━━━ Records for this exercise

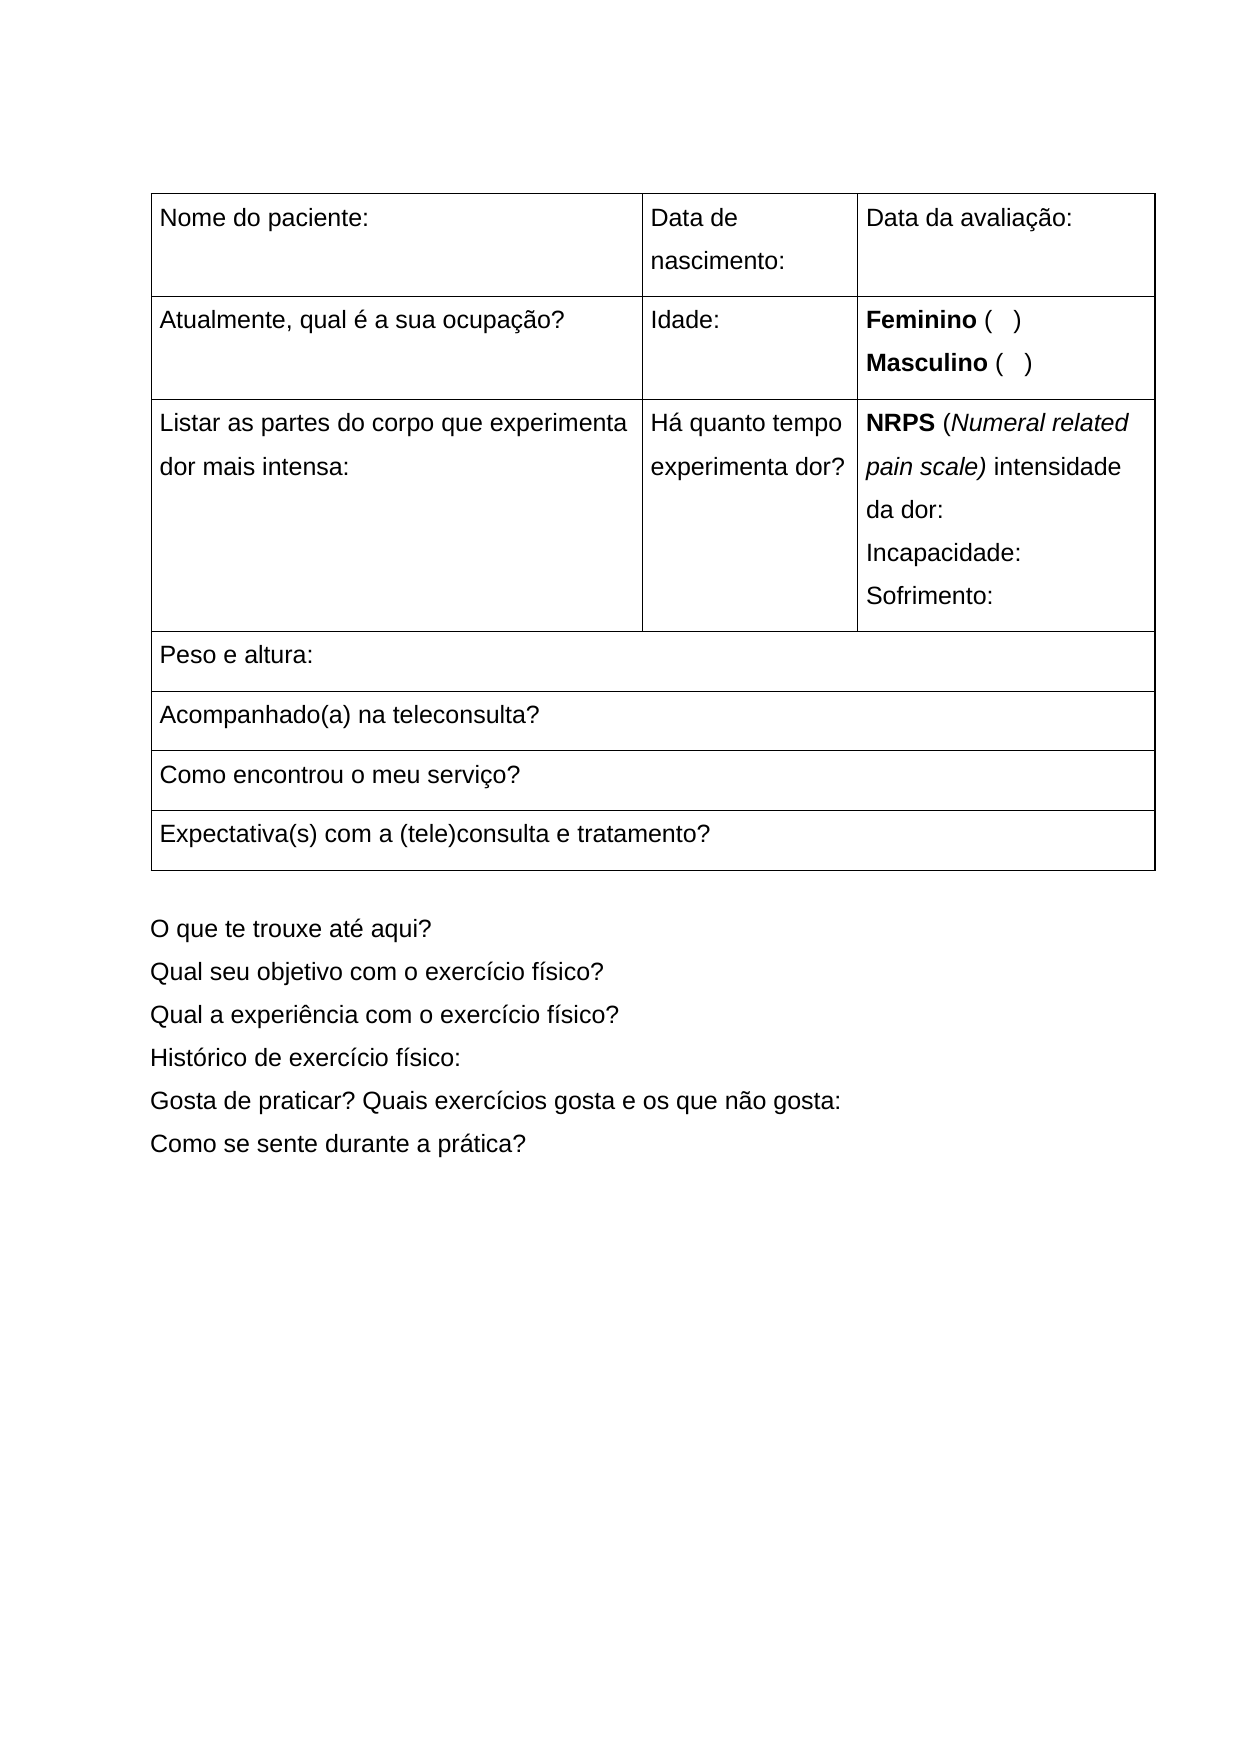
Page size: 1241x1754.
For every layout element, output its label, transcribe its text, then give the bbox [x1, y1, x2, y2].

table_cell Como encontrou o meu serviço? [152, 751, 1154, 810]
table_header Nome do paciente: [152, 194, 642, 296]
table_cell Expectativa(s) com a (tele)consulta e tratamento? [152, 811, 1154, 869]
text Histórico de exercício físico: [150, 1043, 1090, 1072]
text Gosta de praticar? Quais exercícios gosta e os que não gosta: [150, 1086, 1090, 1115]
table_header Data de nascimento: [643, 194, 857, 296]
table_cell Idade: [643, 297, 857, 399]
text Como se sente durante a prática? [150, 1129, 1090, 1158]
text Qual a experiência com o exercício físico? [150, 1000, 1090, 1029]
table_header Data da avaliação: [858, 194, 1154, 296]
table_cell Peso e altura: [152, 632, 1154, 691]
text O que te trouxe até aqui? [150, 914, 1090, 942]
table_cell Feminino ( ) Masculino ( ) [858, 297, 1154, 399]
table_cell NRPS (Numeral related pain scale) intensidade da dor: Incapacidade: Sofrimento: [858, 400, 1154, 631]
text Qual seu objetivo com o exercício físico? [150, 957, 1090, 986]
table_cell Listar as partes do corpo que experimenta dor mais intensa: [152, 400, 642, 631]
table_cell Há quanto tempo experimenta dor? [643, 400, 857, 631]
table_cell Atualmente, qual é a sua ocupação? [152, 297, 642, 399]
table_cell Acompanhado(a) na teleconsulta? [152, 692, 1154, 750]
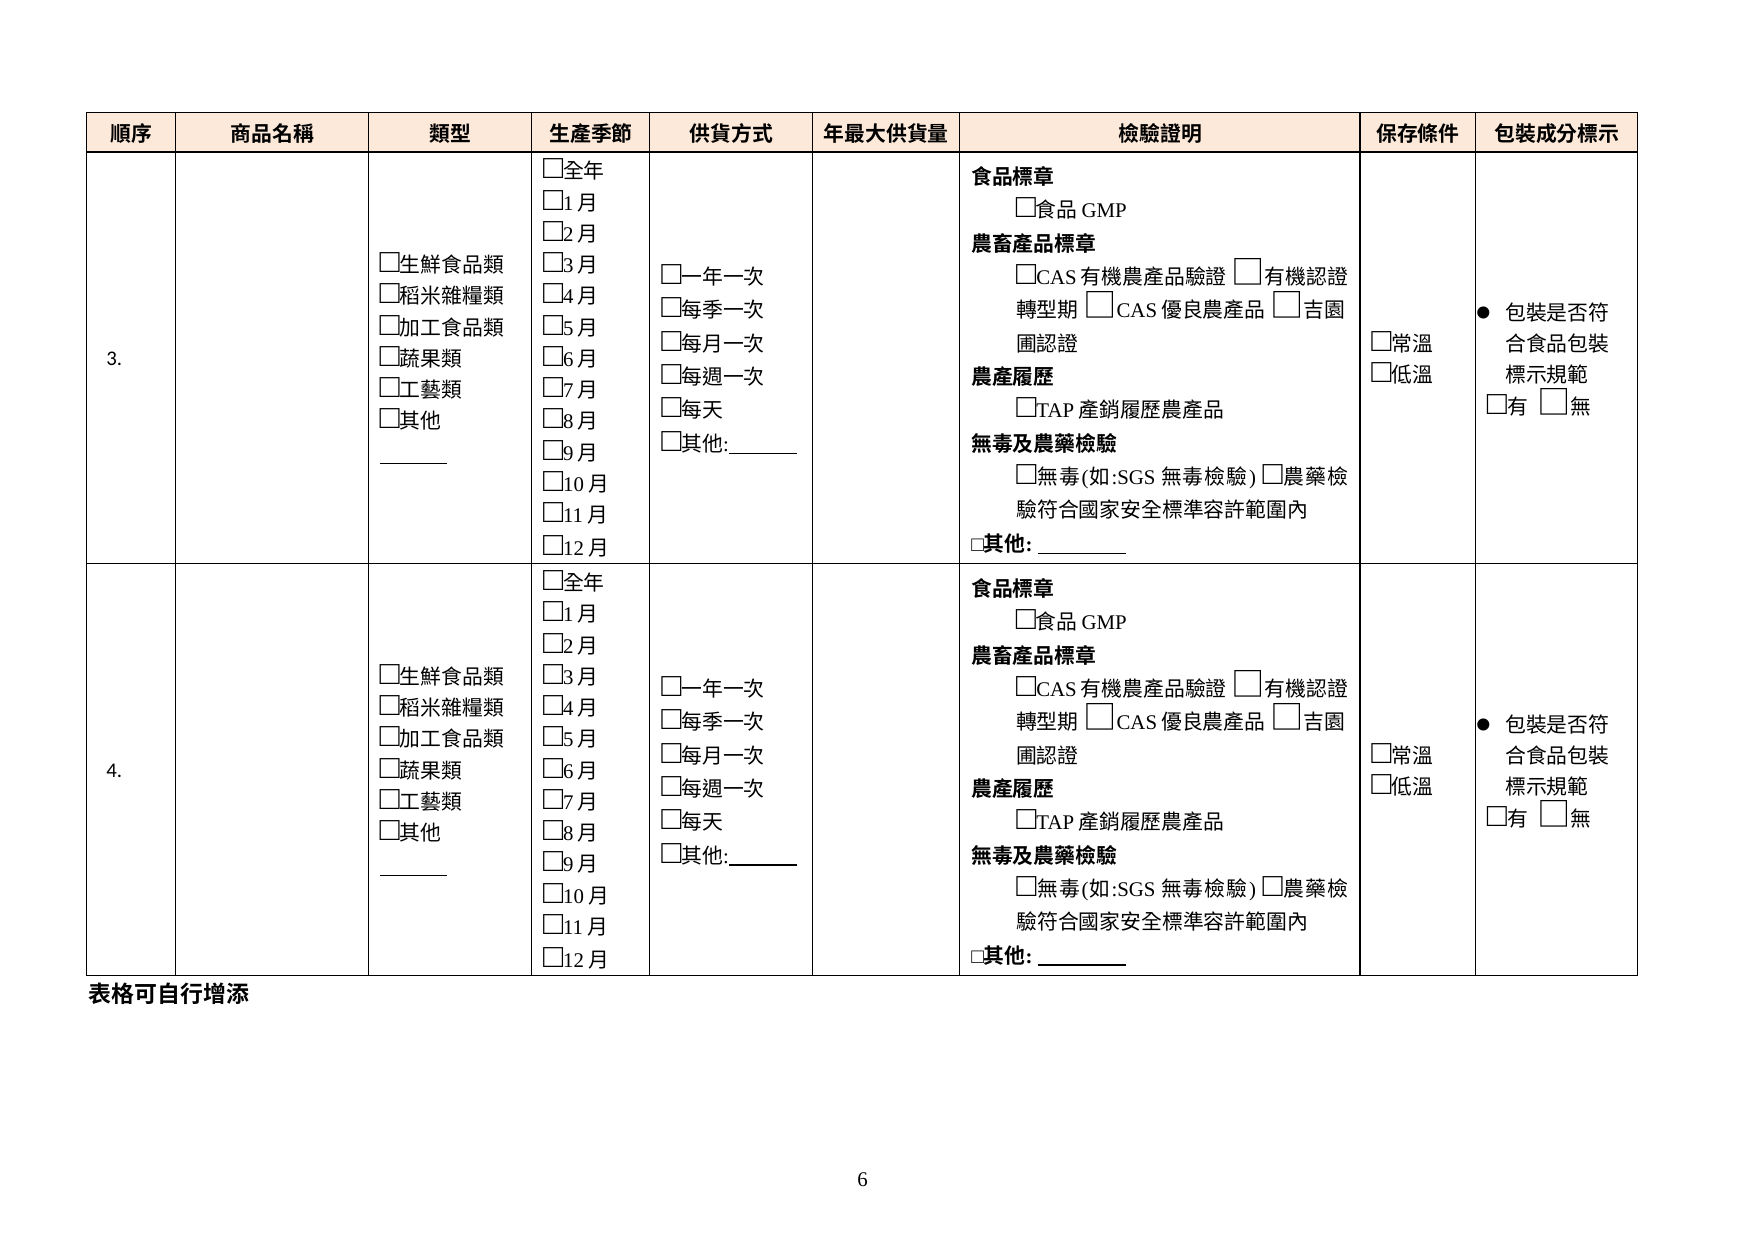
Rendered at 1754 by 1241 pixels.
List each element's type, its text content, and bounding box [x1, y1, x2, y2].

table_cell [87, 564, 175, 975]
table_cell 食品標章 □食品GMP 農畜產品標章 □CAS有機農產品驗證 □有機認證轉型期 □CAS優良農產品 □吉園圃認證 農產履歷 □TAP產銷履歷農產品 無毒及農藥檢驗 □無毒(如:SGS無毒檢驗) □農藥檢驗符合國家安全標準容許範圍內 □其他: [960, 564, 1359, 975]
table_cell [176, 564, 368, 975]
table_header 年最大供貨量 [813, 113, 959, 151]
table_header 商品名稱 [176, 113, 368, 151]
table_cell □一年一次 □每季一次 □每月一次 □每週一次 □每天 □其他: [650, 564, 812, 975]
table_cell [532, 153, 649, 563]
text 表格可自行增添 [89, 976, 1636, 1009]
table_header 類型 [369, 113, 531, 151]
table_cell □全年 □1月 □2月 □3月 □4月 □5月 □6月 □7月 □8月 □9月 □10月 □11月 □12月 [532, 564, 649, 975]
table_header 檢驗證明 [960, 113, 1359, 151]
table_cell □常溫 □低溫 [1361, 153, 1475, 563]
table_cell 包裝是否符合食品包裝標示規範 □有 □無 [1476, 153, 1637, 563]
table_cell [813, 564, 959, 975]
table_cell 包裝是否符合食品包裝標示規範 □有 □無 [1476, 564, 1637, 975]
table_header 供貨方式 [650, 113, 812, 151]
table_cell □常溫 □低溫 [1361, 564, 1475, 975]
table_cell [813, 153, 959, 563]
table_header 保存條件 [1361, 113, 1475, 151]
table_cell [960, 153, 1359, 563]
table_cell □一年一次 □每季一次 □每月一次 □每週一次 □每天 □其他: [650, 153, 812, 563]
table_cell [176, 153, 368, 563]
table_cell □生鮮食品類 □稻米雜糧類 □加工食品類 □蔬果類 □工藝類 □其他 [369, 564, 531, 975]
table_cell □生鮮食品類 □稻米雜糧類 □加工食品類 □蔬果類 □工藝類 □其他 [369, 153, 531, 563]
table_header 順序 [87, 113, 175, 151]
table_header 包裝成分標示 [1476, 113, 1637, 151]
table_header 生產季節 [532, 113, 649, 151]
table_cell [87, 153, 175, 563]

━━━━━━

* [Work order]: Select the lines from the entries that include the word "包裝是否符合食品包裝標示規範".

* [Final answer]:
table_cell 包裝是否符合食品包裝標示規範 □有 □無 [1476, 153, 1637, 563]
table_cell 包裝是否符合食品包裝標示規範 □有 □無 [1476, 564, 1637, 975]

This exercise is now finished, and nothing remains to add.